Updated: Feb 6, 2022

My first by-lines were in the James Madison Moment, a high school newspaper in a typical public school in Brooklyn, New York. In my senior year, I was made editor of the paper.



Alumni included Supreme Court Justice Ruth Bader Ginsberg, Senators Bernie Sanders and Chuck Schumer. As well as Judge Judy. Schumer was only four years ahead of me. About 5000 students in the school, 800 in my graduating class, with attrition due to dropouts. Not every dropout went on to struggle-Chris Rock (not in my year) was one of them. There was no one that famous in my class. The only one I know who later got some fame was David Wohl, our leading actor and resident Groucho Marx impersonator.


I was far from a great editor. People who are good writers don’t necessarily make for good editors. There’s too much of a “This is the way I’d do it” bias, rather than letting writers speak with their own voice. Not that I was heavy handed. If anything, I had more age-appropriate focus-girls and being cool. Not very successful in either category, but I did become a pretty good photographer.


The faculty advisor was Robert Greenman, an English teacher who was very active in managing the newspaper. Which was helpful since I had the aforementioned adolescent priorities. The NY Post was my family’s newspaper-this was in the days pre-Rupert Murdoch when it wasn’t a schlocky tabloid. But Mr. Greenman (I still think of him that way), taught me to appreciate The New York Times and the quality writing that went into NY’s paper of record.


I remember one story where he taught me a somewhat shady journalistic technique I see repeated to this day. Using an anonymous source to say what you want to say. Due to safety concerns, the school had workers come to cut the sharp tips off the fence that surrounded the school. I wrote a caption that said, “Madison is now more pointless than ever.” He had me change it to, “As one student cynically observed, Madison is now more pointless than ever.” Watch Fox or MSNBC, and you’re guaranteed to see this anonymous quote technique applied frequently. “Some observers are saying…”


Another battle I remember was wearing a fedora to school and being ordered to remove it by one of the deans. Yes, I was way ahead on the fashion curve with my fedora, little knowing it would one day become a hipster badge of honor. I think I was linking it more to my idealizing Humphrey Bogart and the 40s. But I was outraged and had to remove it, and wrote a scathing editorial, “Hats Off to the Board of Education.” Though a tempest in a tea pot, it gave me a youthful taste of the power of the press. I got away in one editorial with calling deans “megalomaniacal.”

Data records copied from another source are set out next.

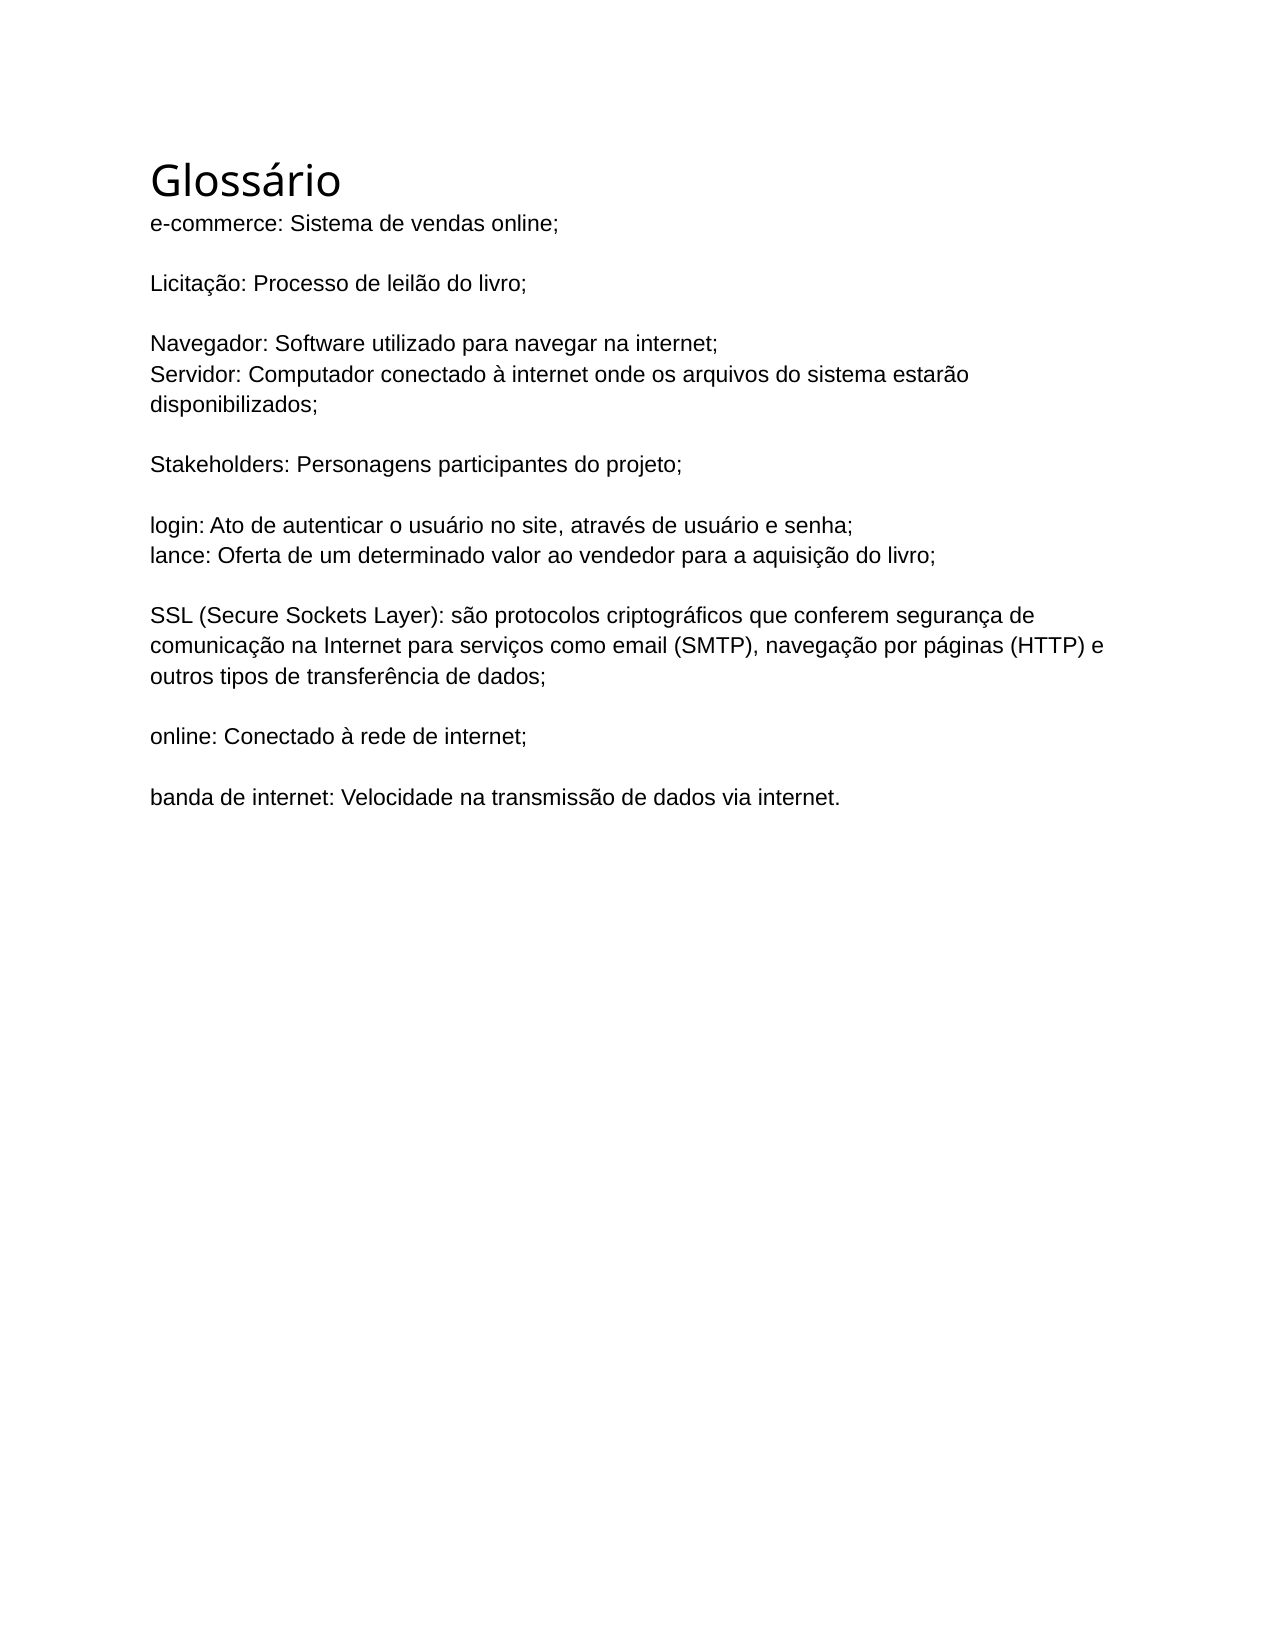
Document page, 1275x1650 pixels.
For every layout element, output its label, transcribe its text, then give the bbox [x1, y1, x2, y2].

text login: Ato de autenticar o usuário no site, através de usuário e senha; [150, 512, 1125, 538]
text lance: Oferta de um determinado valor ao vendedor para a aquisição do livro; [150, 542, 1125, 568]
text banda de internet: Velocidade na transmissão de dados via internet. [150, 783, 1125, 810]
text Navegador: Software utilizado para navegar na internet; [150, 330, 1125, 357]
text online: Conectado à rede de internet; [150, 723, 1125, 749]
title Glossário [150, 150, 1125, 209]
text Servidor: Computador conectado à internet onde os arquivos do sistema estarão disponibilizados; [150, 361, 1125, 417]
text Stakeholders: Personagens participantes do projeto; [150, 451, 1125, 478]
text e-commerce: Sistema de vendas online; [150, 209, 1125, 236]
text Licitação: Processo de leilão do livro; [150, 270, 1125, 296]
text SSL (Secure Sockets Layer): são protocolos criptográficos que conferem segurança de comunicação na Internet para serviços como email (SMTP), navegação por páginas (HTTP) e outros tipos de transferência de dados; [150, 602, 1125, 689]
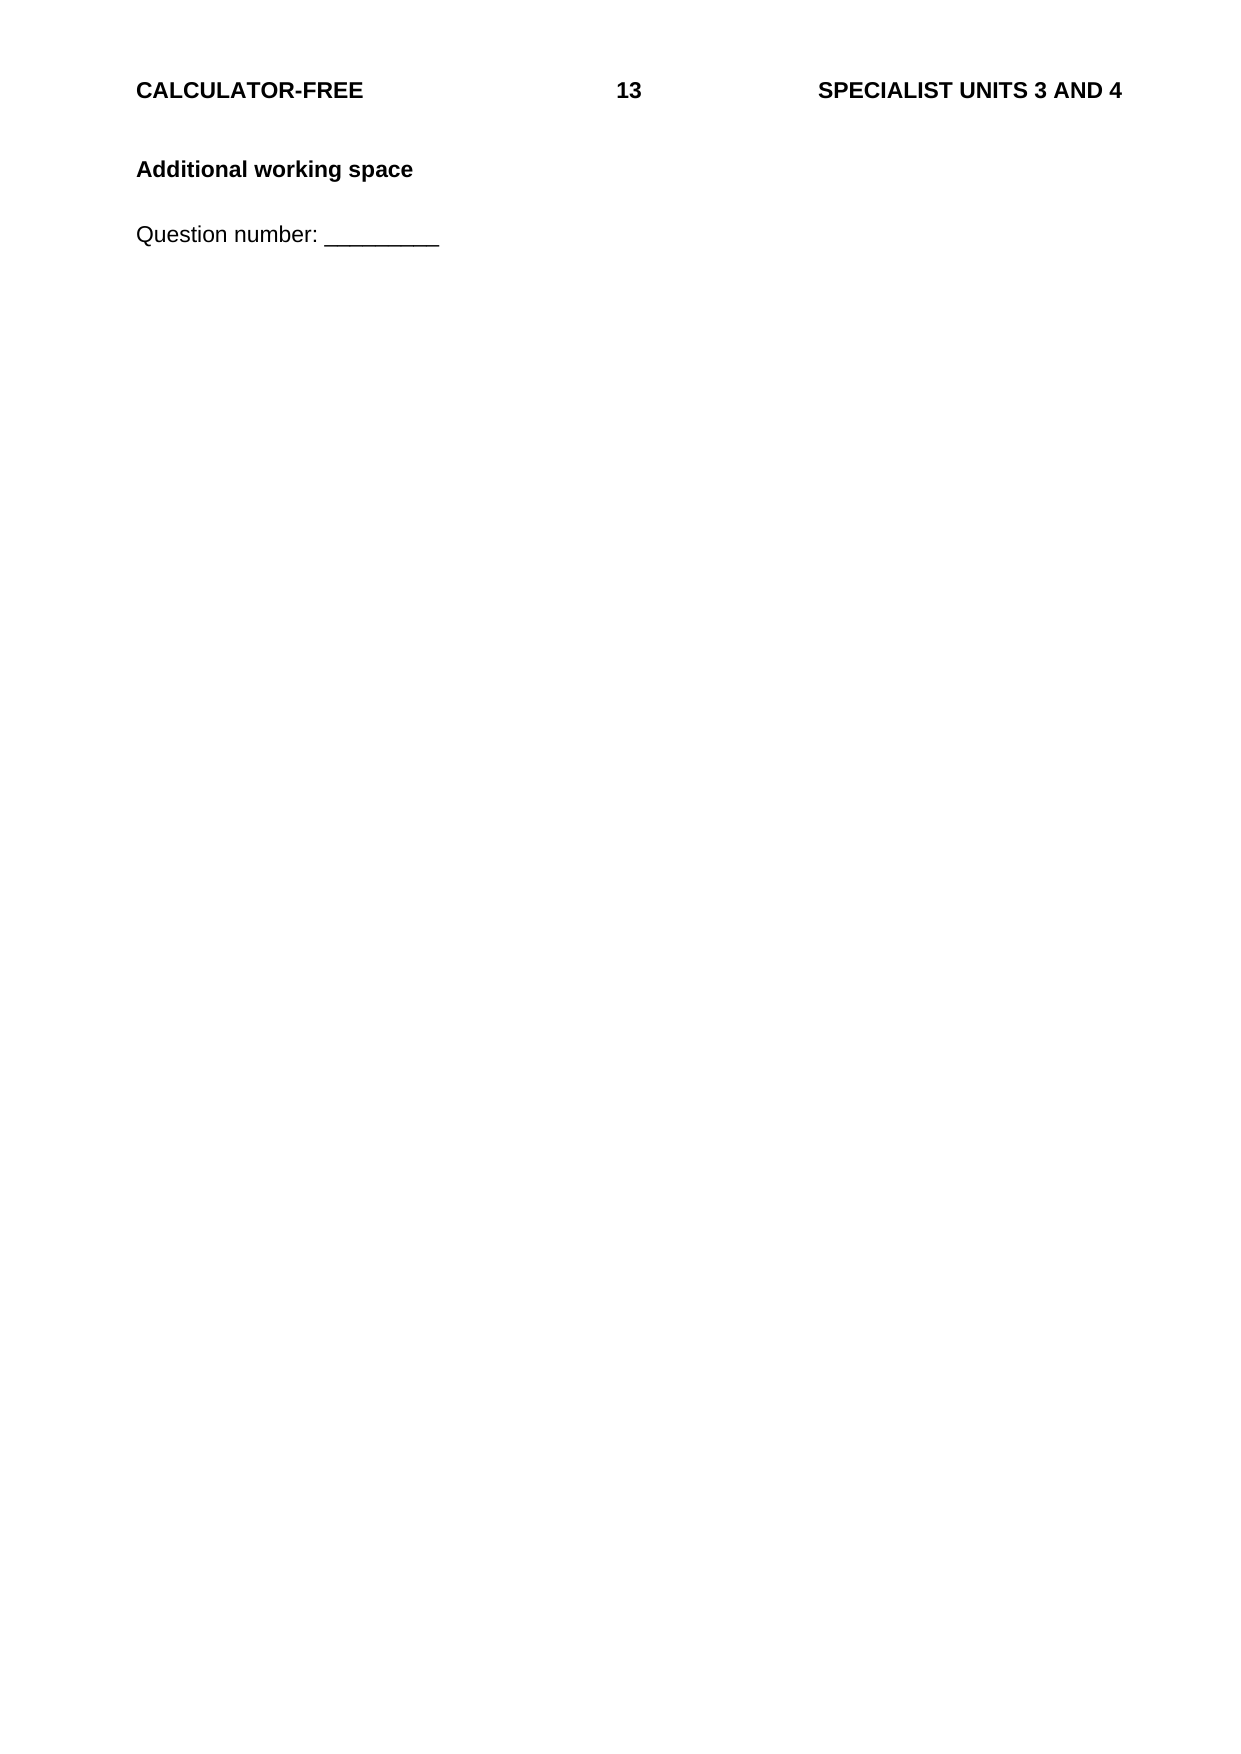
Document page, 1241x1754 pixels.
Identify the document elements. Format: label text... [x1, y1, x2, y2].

text Question number: _________ [136, 221, 1122, 248]
text Additional working space [136, 156, 1122, 183]
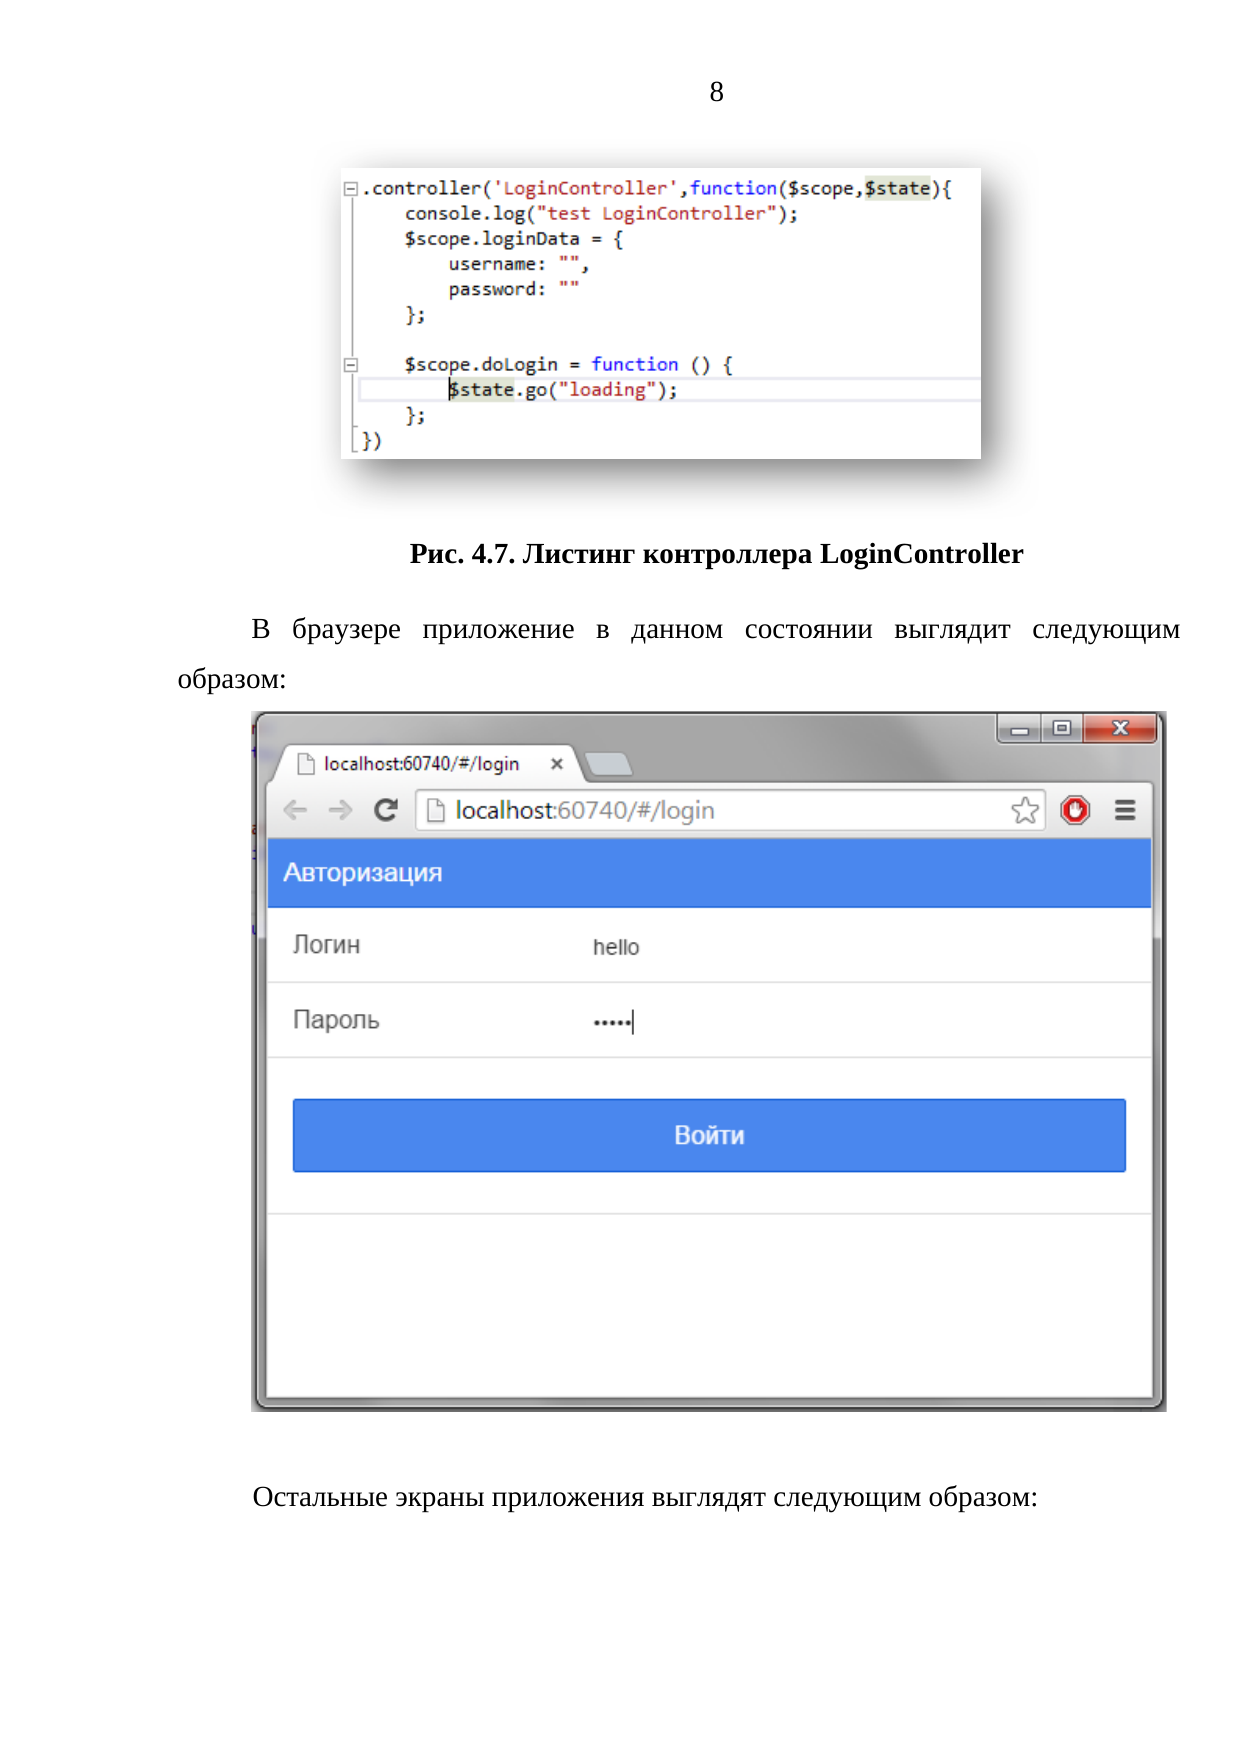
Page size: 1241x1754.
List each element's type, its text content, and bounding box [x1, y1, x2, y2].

text Остальные экраны приложения выглядят следующим образом: [177, 1479, 1181, 1512]
picture [341, 168, 981, 459]
text В браузере приложение в данном состоянии выглядит следующим образом: [177, 611, 1181, 695]
picture [251, 711, 1167, 1412]
subtitle Рис. .. Листинг контроллера LoginController [177, 536, 1181, 569]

But looking back on the paper when I posted back issues to my class’s Facebook group, I was ultimately proud of the job we had done. Of course, we were against the Vietnam war, as it was winding down but there was still a draft. (I lucked out with a high enough lottery number making being called up less likely as the war was winding down). But we also devoted a lot of space to civil rights and issues like a rabbi punished for having “hippie length hair.”